If you find yourself considering to get a loan to pay your credit card debt, it may be time to take action to relieve the financial stress.
Options you choose will depend on whether you need help managing your debt over the long term or need a short term boost in income to pay this month’s higher credit card statement.
If you have multiple credit card accounts with balances on each account plus high interest rates, you may seek a personal loan to pay off those debts. The interest rate on a personal loan may be as low as 7% compared to APR on credit cards that are often 20% or more in the current market.
A signature loan is an unsecured personal loan. It will have a specific term of months for repayment and a fixed rate of interest. The monthly payment will be the same each month and you can save thousands of dollars over the cost of paying off credit cards by making a minimum payment each month.

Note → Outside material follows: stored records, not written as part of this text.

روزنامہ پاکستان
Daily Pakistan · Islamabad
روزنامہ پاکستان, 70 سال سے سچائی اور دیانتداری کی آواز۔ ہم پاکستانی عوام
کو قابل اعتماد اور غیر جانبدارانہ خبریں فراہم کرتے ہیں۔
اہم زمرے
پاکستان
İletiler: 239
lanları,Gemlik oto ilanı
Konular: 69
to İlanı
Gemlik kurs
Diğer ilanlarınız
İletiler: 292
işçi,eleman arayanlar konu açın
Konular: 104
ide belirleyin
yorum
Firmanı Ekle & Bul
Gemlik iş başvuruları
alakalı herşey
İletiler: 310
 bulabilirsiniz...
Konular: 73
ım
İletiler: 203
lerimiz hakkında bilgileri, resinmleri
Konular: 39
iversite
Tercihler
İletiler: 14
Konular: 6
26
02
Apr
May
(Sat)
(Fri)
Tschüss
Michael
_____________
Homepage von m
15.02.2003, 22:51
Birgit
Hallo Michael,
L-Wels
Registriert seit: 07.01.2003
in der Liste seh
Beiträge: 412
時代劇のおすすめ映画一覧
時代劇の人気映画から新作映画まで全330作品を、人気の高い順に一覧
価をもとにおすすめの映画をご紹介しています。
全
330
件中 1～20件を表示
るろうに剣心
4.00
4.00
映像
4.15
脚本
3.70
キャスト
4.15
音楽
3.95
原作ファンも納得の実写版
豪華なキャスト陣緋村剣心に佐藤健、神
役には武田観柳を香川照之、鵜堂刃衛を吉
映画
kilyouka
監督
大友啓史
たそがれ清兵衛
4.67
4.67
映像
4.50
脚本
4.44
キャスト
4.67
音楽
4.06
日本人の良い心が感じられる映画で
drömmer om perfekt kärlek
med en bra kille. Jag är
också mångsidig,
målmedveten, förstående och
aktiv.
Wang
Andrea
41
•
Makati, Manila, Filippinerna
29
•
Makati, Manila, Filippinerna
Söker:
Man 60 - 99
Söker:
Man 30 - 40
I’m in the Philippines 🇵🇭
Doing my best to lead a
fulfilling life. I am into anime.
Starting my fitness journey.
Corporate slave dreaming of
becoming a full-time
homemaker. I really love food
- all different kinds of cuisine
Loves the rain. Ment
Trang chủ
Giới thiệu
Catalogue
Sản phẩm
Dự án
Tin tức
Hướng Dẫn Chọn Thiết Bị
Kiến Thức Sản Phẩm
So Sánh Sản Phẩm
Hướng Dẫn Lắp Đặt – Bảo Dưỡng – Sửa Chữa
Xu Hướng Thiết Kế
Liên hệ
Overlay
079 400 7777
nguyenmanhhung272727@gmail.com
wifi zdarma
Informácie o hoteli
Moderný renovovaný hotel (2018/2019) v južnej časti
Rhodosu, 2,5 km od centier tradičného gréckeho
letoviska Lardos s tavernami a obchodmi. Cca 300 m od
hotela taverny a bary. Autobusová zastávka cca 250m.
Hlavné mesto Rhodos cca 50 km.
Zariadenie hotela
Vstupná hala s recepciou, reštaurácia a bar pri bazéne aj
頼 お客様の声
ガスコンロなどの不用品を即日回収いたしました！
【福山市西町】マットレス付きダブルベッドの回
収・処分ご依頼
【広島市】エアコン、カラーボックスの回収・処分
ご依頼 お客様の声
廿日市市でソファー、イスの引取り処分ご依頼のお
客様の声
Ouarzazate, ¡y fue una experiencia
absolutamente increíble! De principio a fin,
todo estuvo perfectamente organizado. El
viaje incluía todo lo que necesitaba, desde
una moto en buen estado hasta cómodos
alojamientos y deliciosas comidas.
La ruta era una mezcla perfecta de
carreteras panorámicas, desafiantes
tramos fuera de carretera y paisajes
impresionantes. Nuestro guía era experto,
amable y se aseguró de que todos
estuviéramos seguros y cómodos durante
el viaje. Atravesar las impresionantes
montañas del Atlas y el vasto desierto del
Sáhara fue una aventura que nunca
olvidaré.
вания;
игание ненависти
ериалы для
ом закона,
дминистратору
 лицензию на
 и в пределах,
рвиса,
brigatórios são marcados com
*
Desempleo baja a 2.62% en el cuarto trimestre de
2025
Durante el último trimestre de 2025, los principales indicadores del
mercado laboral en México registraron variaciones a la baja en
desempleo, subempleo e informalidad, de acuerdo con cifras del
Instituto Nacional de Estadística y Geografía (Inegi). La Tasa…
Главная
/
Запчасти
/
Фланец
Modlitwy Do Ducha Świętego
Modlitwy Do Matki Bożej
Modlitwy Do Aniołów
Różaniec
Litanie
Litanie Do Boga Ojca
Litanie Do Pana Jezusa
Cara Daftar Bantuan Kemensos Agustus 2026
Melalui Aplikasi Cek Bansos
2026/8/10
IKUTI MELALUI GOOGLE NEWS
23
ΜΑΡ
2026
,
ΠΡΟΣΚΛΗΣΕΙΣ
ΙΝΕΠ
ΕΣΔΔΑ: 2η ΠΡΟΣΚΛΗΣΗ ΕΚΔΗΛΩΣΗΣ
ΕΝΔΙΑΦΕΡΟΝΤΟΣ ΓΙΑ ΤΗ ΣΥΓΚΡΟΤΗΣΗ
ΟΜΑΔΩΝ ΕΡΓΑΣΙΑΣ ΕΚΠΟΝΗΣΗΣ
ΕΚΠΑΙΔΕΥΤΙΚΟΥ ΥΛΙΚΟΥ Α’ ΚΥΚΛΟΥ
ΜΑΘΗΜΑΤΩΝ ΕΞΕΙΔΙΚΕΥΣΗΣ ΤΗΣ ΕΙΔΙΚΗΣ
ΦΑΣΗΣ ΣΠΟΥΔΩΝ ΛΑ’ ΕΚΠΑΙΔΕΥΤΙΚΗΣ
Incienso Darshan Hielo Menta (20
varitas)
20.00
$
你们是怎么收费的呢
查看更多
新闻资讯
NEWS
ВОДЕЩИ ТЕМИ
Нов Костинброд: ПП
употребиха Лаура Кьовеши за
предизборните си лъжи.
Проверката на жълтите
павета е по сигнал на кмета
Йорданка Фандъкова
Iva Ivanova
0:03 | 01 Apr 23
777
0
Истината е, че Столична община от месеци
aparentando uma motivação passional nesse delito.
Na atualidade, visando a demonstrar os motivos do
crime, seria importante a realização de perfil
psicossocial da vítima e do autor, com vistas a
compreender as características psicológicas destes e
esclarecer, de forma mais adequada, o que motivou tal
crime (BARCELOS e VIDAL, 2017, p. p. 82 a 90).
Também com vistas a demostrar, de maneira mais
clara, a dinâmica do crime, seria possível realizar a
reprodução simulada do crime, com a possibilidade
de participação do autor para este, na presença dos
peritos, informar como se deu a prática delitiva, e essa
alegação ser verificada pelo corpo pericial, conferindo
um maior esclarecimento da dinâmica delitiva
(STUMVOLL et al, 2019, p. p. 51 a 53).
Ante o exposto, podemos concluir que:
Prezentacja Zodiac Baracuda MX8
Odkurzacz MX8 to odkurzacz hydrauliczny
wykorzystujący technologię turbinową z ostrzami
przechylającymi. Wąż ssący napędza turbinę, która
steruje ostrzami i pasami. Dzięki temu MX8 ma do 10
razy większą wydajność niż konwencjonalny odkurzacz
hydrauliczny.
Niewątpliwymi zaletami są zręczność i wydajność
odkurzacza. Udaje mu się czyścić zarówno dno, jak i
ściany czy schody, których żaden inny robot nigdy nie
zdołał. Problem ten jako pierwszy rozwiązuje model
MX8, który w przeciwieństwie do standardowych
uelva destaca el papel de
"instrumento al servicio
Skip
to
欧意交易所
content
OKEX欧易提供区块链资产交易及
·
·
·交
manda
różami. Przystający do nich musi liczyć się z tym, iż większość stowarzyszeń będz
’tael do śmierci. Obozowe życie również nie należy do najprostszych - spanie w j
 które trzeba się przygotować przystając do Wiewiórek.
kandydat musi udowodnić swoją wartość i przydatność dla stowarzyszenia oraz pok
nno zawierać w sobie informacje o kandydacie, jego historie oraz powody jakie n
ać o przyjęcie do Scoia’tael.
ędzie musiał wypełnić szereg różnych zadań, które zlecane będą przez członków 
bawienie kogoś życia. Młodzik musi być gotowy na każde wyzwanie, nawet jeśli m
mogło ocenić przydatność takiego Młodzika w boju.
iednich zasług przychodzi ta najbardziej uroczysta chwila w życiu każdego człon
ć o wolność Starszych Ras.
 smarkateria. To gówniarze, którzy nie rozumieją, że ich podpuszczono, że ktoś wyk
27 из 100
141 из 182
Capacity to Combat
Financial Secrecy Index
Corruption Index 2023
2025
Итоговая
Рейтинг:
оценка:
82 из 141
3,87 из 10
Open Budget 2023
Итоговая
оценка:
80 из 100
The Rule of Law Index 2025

There are loans designed specifically for the purpose of consolidating credit card debt into one fixed monthly payment. The interest rate will not be as low as for a personal loan perhaps but will be significantly lower than the APR on your revolving credit account.
There are companies that advertise widely as experts in helping you consolidate credit debt. This is a field that is in high demand today and it is common to find misstatements, unfulfilled promises and outright scams.
Thus, it is crucial to carefully investigate any consolidation company or offer you are considering. Many of these companies say “yes, we can help you” but can leave you in worse debt than you started with.
Sometimes you need to get a loan for your credit card bill just for one month. If you face this problem on occasion, payday loans (not same as high risk loans) offer a solution.
These are not inexpensive loans nor are they a long term solution to credit card debt. A payday loan company is basically providing you with an advance on your next paycheck.
A payday loan must be repaid in full in 2-3 weeks. This may be done by going to the payday loan office or by allowing the company to process the check you write when you obtain a loan.
The positive aspect of a payday loan is the speed in which you can access the cash. There is no waiting period and no credit check. You are loaned money if you have a steady job, a bank account and a home address.
A payday loan is limited to a maximum of $300-500 in most states. The annual percent rate on such a loan is excessive and often over 300% per annum. This has caused much concern among financial experts and legislative bodies and yet the interest rate paid for a 2-3 week loan may be worth the cost in some cases.
If you have a good credit rating but find yourself short on money to pay your credit card bill this month, a payday loan may be the solution you need. You can borrow $200 to pay your credit card bill on time and prevent any damage to your credit rating that a late payment would cause.
You will repay about $240 in two weeks to the loan office but will save a $35 late fee and a possible increase in the APR of your credit card due to a late payment.
Anyone can have a temporary cash flow problem once in a while but if it happens often, you may be accumulating debt that will lead to more serious money problems in the future.
If you choose a personal or family loan or a debt consolidation loan to pay your credit card bill in full it is best to stop using the cards altogether.
You have only moved the debt from one place to another but the zero balance on that next credit statement may tempt you to go shopping. Resist that urge and put the cards away until your debt is paid in full.